Rebuilding Place in the Urban Space

"A community’s physical form, rather than its land uses, is its most intrinsic and enduring characteristic." [Katz, EPA] This blog focuses on place and placemaking and all that makes it work--historic preservation, urban design, transportation, asset-based community development, arts & cultural development, commercial district revitalization, tourism & destination development, and quality of life advocacy--along with doses of civic engagement and good governance watchdogging.

Thursday, November 13, 2008

More thinking about robust systems

(these days I am thinking I should be a organizational-systems analyst, not a planner)...
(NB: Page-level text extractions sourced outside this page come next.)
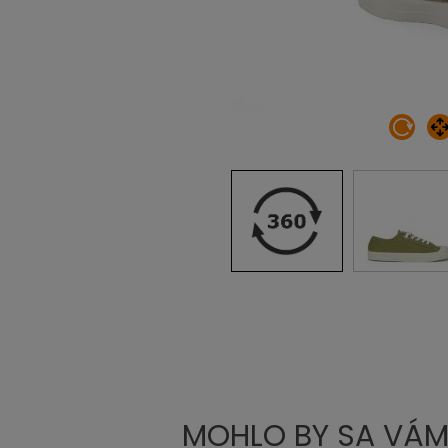
MOHLO BY SA VÁM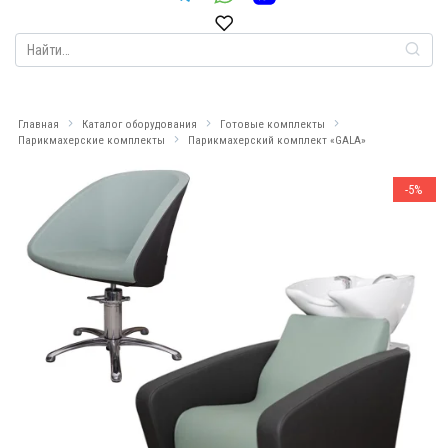
Search
for:
Главная
Каталог оборудования
Готовые комплекты
Парикмахерские комплекты
Парикмахерский комплект «GALA»
-5%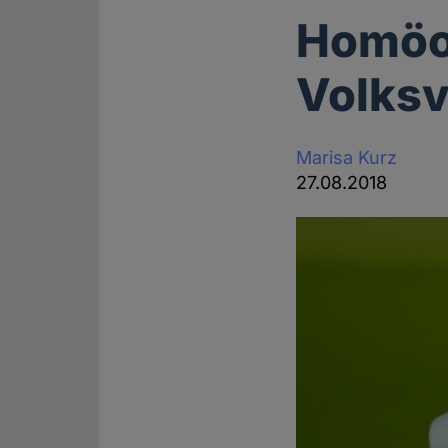
Homöop
Volks
Marisa Kurz
27.08.2018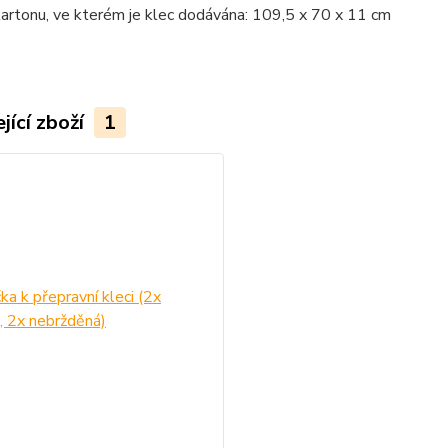
artonu, ve kterém je klec dodávána: 109,5 x 70 x 11 cm
jící zboží
1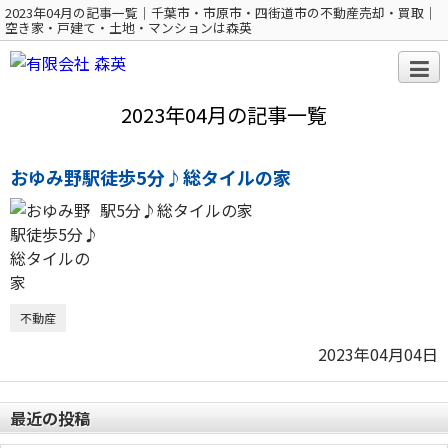
2023年04月の記事一覧｜千葉市・市原市・四街道市の不動産売却・買取｜
空き家・戸建て・土地・マンションは森英
2023年04月の記事一覧
おゆみ野駅徒歩5分♪総タイルの家
駅5分♪総タイルの家
不動産
2023年04月04日
最近の投稿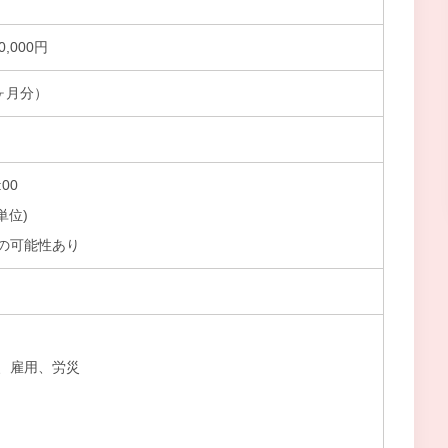
0,000円
ヶ月分）
00
単位)
の可能性あり
）
、雇用、労災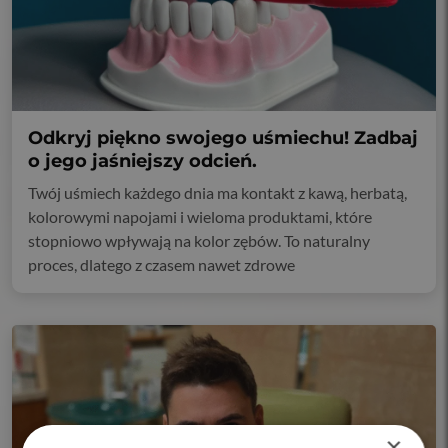
Odkryj piękno swojego uśmiechu! Zadbaj
o jego jaśniejszy odcień.
Twój uśmiech każdego dnia ma kontakt z kawą, herbatą,
kolorowymi napojami i wieloma produktami, które
stopniowo wpływają na kolor zębów. To naturalny
proces, dlatego z czasem nawet zdrowe
×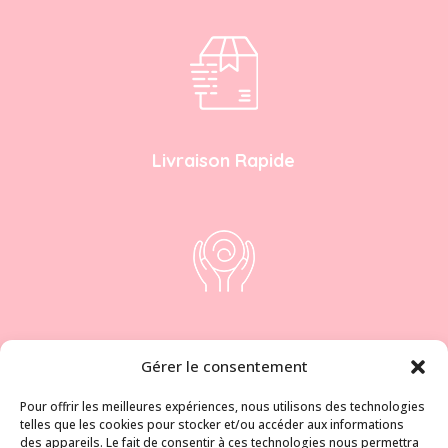
Livraison Rapide
100 % faites à la main
Gérer le consentement
Pour offrir les meilleures expériences, nous utilisons des technologies
telles que les cookies pour stocker et/ou accéder aux informations
des appareils. Le fait de consentir à ces technologies nous permettra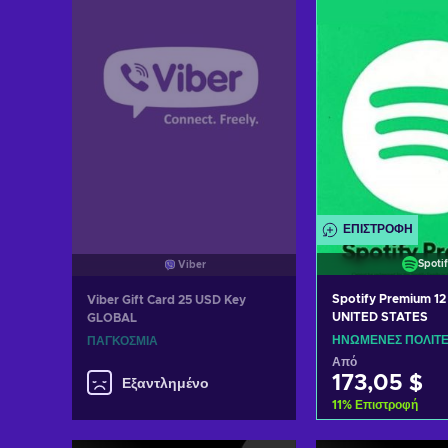
Δείτε προσφορές
Δείτε προ
ΕΠΙΣΤΡΟΦΉ
Spoti
Viber
Spotify Premium 12
Viber Gift Card 25 USD Key
UNITED STATES
GLOBAL
ΗΝΩΜΈΝΕΣ ΠΟΛΙΤΕ
ΠΑΓΚΌΣΜΙΑ
Από
173,05 $
Εξαντλημένο
11
%
Επιστροφή
Προσθήκη στ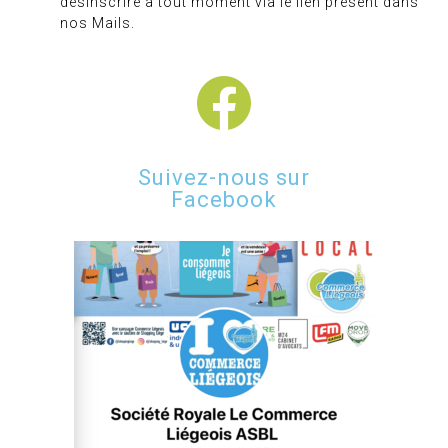
désinscrire à tout moment via le lien présent dans
nos Mails.
Suivez-nous sur
Facebook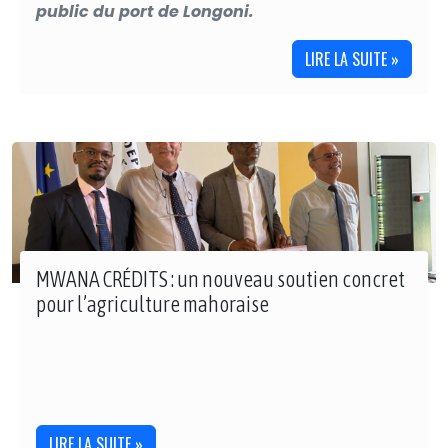
public du port de Longoni.
LIRE LA SUITE »
MWANA CRÉDITS : un nouveau soutien concret
pour l’agriculture mahoraise
LIRE LA SUITE »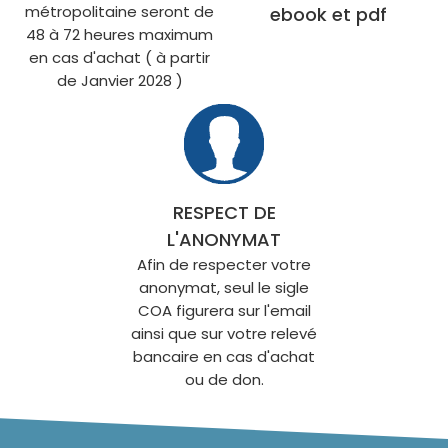
métropolitaine seront de
ebook et pdf
48 à 72 heures maximum
en cas d'achat ( à partir
de Janvier 2028 )
RESPECT DE
L'ANONYMAT
Afin de respecter votre
anonymat, seul le sigle
COA figurera sur l'email
ainsi que sur votre relevé
bancaire en cas d'achat
ou de don.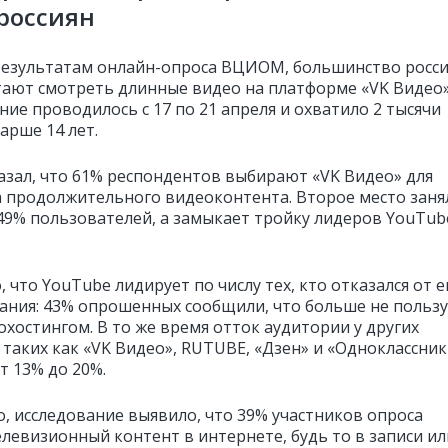
россиян
результатам онлайн-опроса ВЦИОМ, большинство росс
ают смотреть длинные видео на платформе «VK Видео»
ие проводилось с 17 по 21 апреля и охватило 2 тысячи
арше 14 лет.
азал, что 61% респондентов выбирают «VK Видео» для
 продолжительного видеоконтента. Второе место заня
49% пользователей, а замыкает тройку лидеров YouTub
 что YouTube лидирует по числу тех, кто отказался от е
ания: 43% опрошенных сообщили, что больше не польз
охостингом. В то же время отток аудитории у других
 таких как «VK Видео», RUTUBE, «Дзен» и «Одноклассник
т 13% до 20%.
о, исследование выявило, что 39% участников опроса
елевизионный контент в интернете, будь то в записи ил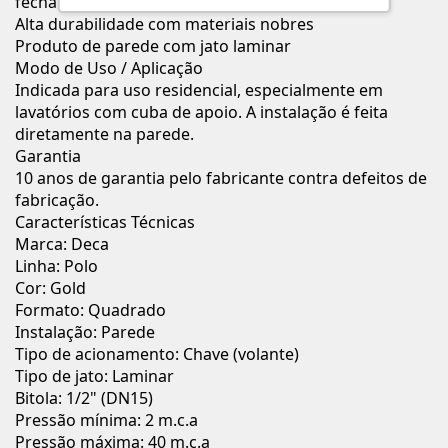
fechamento
Alta durabilidade com materiais nobres
Produto de parede com jato laminar
Modo de Uso / Aplicação
Indicada para uso residencial, especialmente em
lavatórios com cuba de apoio. A instalação é feita
diretamente na parede.
Garantia
10 anos de garantia pelo fabricante contra defeitos de
fabricação.
Características Técnicas
Marca: Deca
Linha: Polo
Cor: Gold
Formato: Quadrado
Instalação: Parede
Tipo de acionamento: Chave (volante)
Tipo de jato: Laminar
Bitola: 1/2" (DN15)
Pressão mínima: 2 m.c.a
Pressão máxima: 40 m.c.a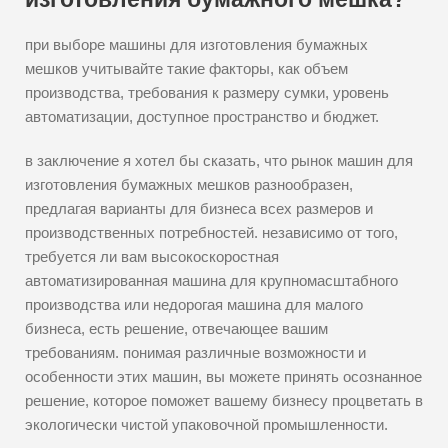
при выборе машины для изготовления бумажных
мешков учитывайте такие факторы, как объем
производства, требования к размеру сумки, уровень
автоматизации, доступное пространство и бюджет.
в заключение я хотел бы сказать, что рынок машин для
изготовления бумажных мешков разнообразен,
предлагая варианты для бизнеса всех размеров и
производственных потребностей. независимо от того,
требуется ли вам высокоскоростная
автоматизированная машина для крупномасштабного
производства или недорогая машина для малого
бизнеса, есть решение, отвечающее вашим
требованиям. понимая различные возможности и
особенности этих машин, вы можете принять осознанное
решение, которое поможет вашему бизнесу процветать в
экологически чистой упаковочной промышленности.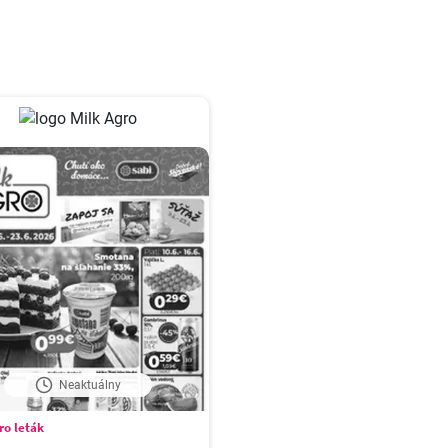
Neaktuálny
ro leták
One of the things that sucks in dealing with municipal issues is the level of discourse. If you look at how various agencies work from a systems standpoint, when negative events occur on a regular basis, or generate additional work for other agencies, then you can argue soundly that the system-result is flawed.
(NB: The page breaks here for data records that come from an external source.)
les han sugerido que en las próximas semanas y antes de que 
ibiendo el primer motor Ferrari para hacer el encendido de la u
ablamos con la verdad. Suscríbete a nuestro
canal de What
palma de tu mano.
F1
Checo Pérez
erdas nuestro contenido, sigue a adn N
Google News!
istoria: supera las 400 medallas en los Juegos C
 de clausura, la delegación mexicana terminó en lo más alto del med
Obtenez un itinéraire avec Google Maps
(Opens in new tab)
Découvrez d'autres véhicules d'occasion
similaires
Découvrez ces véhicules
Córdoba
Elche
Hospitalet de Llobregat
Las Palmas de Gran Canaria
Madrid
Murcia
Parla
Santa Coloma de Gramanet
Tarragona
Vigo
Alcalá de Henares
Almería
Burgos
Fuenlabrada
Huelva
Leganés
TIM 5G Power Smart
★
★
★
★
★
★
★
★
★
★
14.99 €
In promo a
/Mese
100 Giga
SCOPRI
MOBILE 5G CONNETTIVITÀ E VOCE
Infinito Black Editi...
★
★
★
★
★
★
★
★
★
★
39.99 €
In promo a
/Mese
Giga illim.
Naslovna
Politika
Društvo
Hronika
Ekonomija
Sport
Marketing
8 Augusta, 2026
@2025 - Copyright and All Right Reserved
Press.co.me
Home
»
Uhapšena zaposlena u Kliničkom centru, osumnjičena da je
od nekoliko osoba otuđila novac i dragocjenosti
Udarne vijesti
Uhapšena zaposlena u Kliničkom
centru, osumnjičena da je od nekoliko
1. One such example is the sales of singles, and the resultant problems with loitering, littering, petty crime etc. Rampant sales of such products creates more work for police officers. But the cost of providing this service isn't borne by the licensee nor paid by the agency that oversees alcoholic beverage licensing. Doing something that generates the need for police enforcement is the mark of a flawed system.
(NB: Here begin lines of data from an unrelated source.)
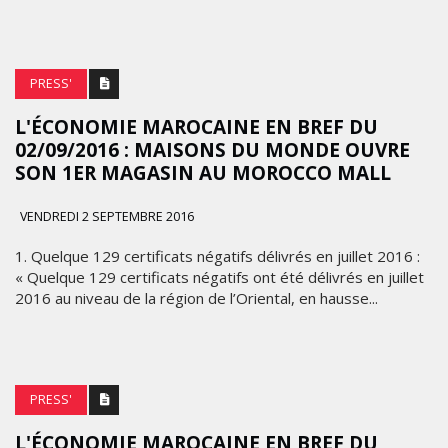
PRESS'
L'ÉCONOMIE MAROCAINE EN BREF DU
02/09/2016 : MAISONS DU MONDE OUVRE
SON 1ER MAGASIN AU MOROCCO MALL
VENDREDI 2 SEPTEMBRE 2016
1. Quelque 129 certificats négatifs délivrés en juillet 2016 :
« Quelque 129 certificats négatifs ont été délivrés en juillet
2016 au niveau de la région de l’Oriental, en hausse...
PRESS'
L'ÉCONOMIE MAROCAINE EN BREF DU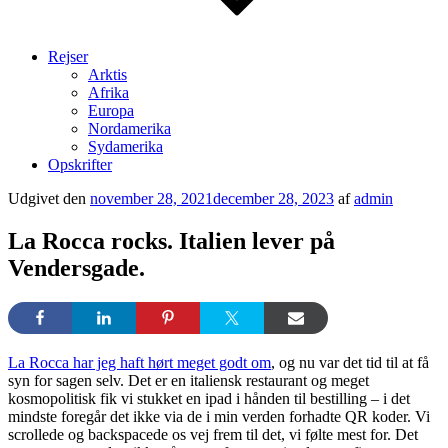
Rejser
Arktis
Afrika
Europa
Nordamerika
Sydamerika
Opskrifter
Udgivet den
november 28, 2021
december 28, 2023
af
admin
La Rocca rocks. Italien lever på
Vendersgade.
La Rocca har jeg haft hørt meget godt om
, og nu var det tid til at få
syn for sagen selv. Det er en italiensk restaurant og meget
kosmopolitisk fik vi stukket en ipad i hånden til bestilling – i det
mindste foregår det ikke via de i min verden forhadte QR koder. Vi
scrollede og backspacede os vej frem til det, vi følte mest for. Det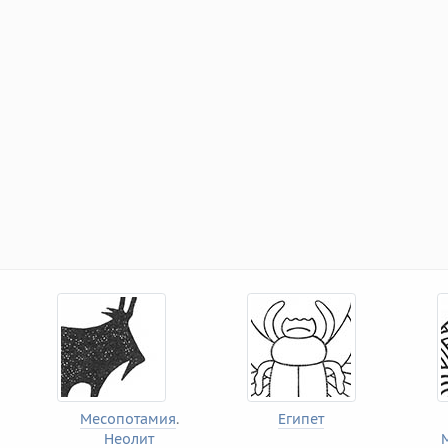
Месопотамия
.
Египет
Неолит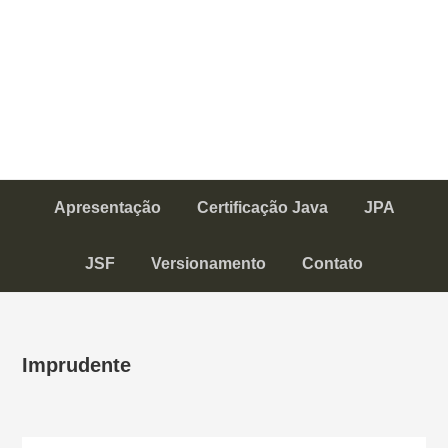
Apresentação
Certificação Java
JPA
JSF
Versionamento
Contato
Imprudente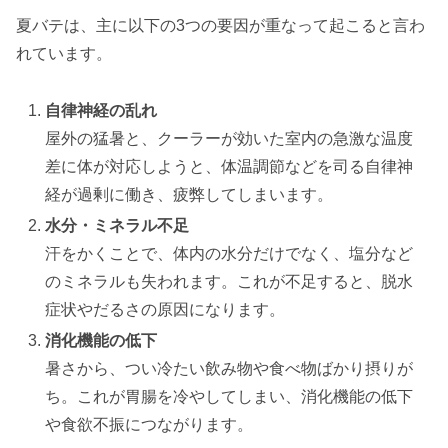
夏バテは、主に以下の3つの要因が重なって起こると言わ
れています。
自律神経の乱れ
屋外の猛暑と、クーラーが効いた室内の急激な温度
差に体が対応しようと、体温調節などを司る自律神
経が過剰に働き、疲弊してしまいます。
水分・ミネラル不足
汗をかくことで、体内の水分だけでなく、塩分など
のミネラルも失われます。これが不足すると、脱水
症状やだるさの原因になります。
消化機能の低下
暑さから、つい冷たい飲み物や食べ物ばかり摂りが
ち。これが胃腸を冷やしてしまい、消化機能の低下
や食欲不振につながります。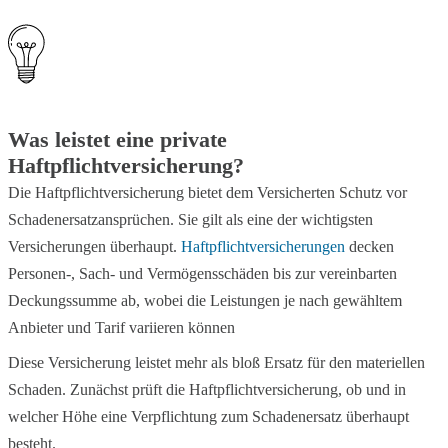
Was leistet eine private
Haftpflichtversicherung?
Die Haftpflichtversicherung bietet dem Versicherten Schutz vor
Schadenersatzansprüchen. Sie gilt als eine der wichtigsten
Versicherungen überhaupt.
Haftpflichtversicherungen
decken
Personen-, Sach- und Vermögensschäden bis zur vereinbarten
Deckungssumme ab, wobei die Leistungen je nach gewähltem
Anbieter und Tarif variieren können
Diese Versicherung leistet mehr als bloß Ersatz für den materiellen
Schaden. Zunächst prüft die Haftpflichtversicherung, ob und in
welcher Höhe eine Verpflichtung zum Schadenersatz überhaupt
besteht.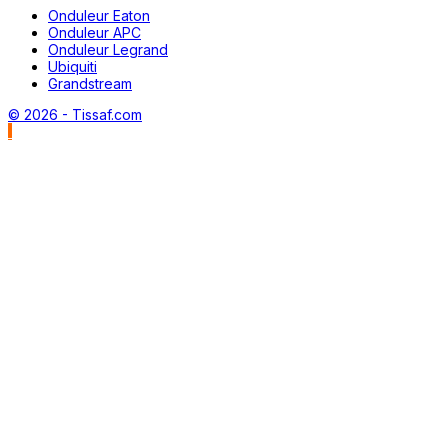
Onduleur Eaton
Onduleur APC
Onduleur Legrand
Ubiquiti
Grandstream
© 2026 - Tissaf.com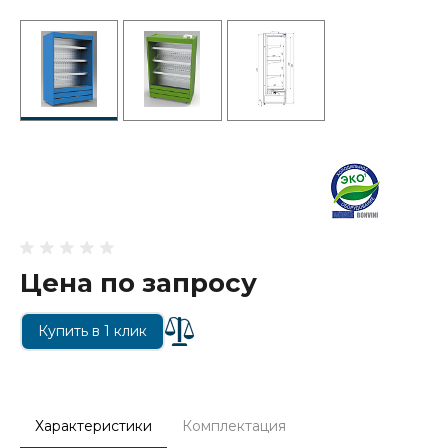
Цена по запросу
Купить в 1 клик
Характеристики
Комплектация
2. Similarly, the "take it outside" approach to crowd control and security in nightclubs. When problems arise. The perpetrators should be detained, and the police called to cart them off. Putting them outside merely displaces and doesn't interdict (stop) the problem. That's why people get kicked out and then shoot guns and kill people. This is an example of another flawed system.

3. Another example is road engineering. I wrote this on a list today, in response to this article, "Shocker: Speed Limits Are Useless Without Enforcement" from New York's incredible Streetsblog.

A number of us have made this point for some time, that roads typically are "over"engineered to allow high speeds, as are cars. Therefore, for areas where you don't want to encourage people to drive fast (on a road on the edge of Greater Capitol Hill in DC--still urban--a car was clocked by a speed camera going over 90mph late at night, in a zone with a posted 25mph speed limit), change the materials of the road. I myself am fond of stone Belgian Block. With it, you get physical, visual, and aural cues that you should drive more slowly. And it's not likely to be supportive of 90-100mph speeds.
Monument Avenue, Richmond
Monument Avenue, Richmond.

Using Belgian block/appropriately engineering roads based on the desired speed in many cases would eliminate the "need" for speed bumps, speed tables, and other road pimples.

So yeah, a truly "robustly" engineered road system wouldn't require secondary enforcement (police writing tickets) to optimize the system, it would engineer the system of pavements to generate the optimal result from the outset.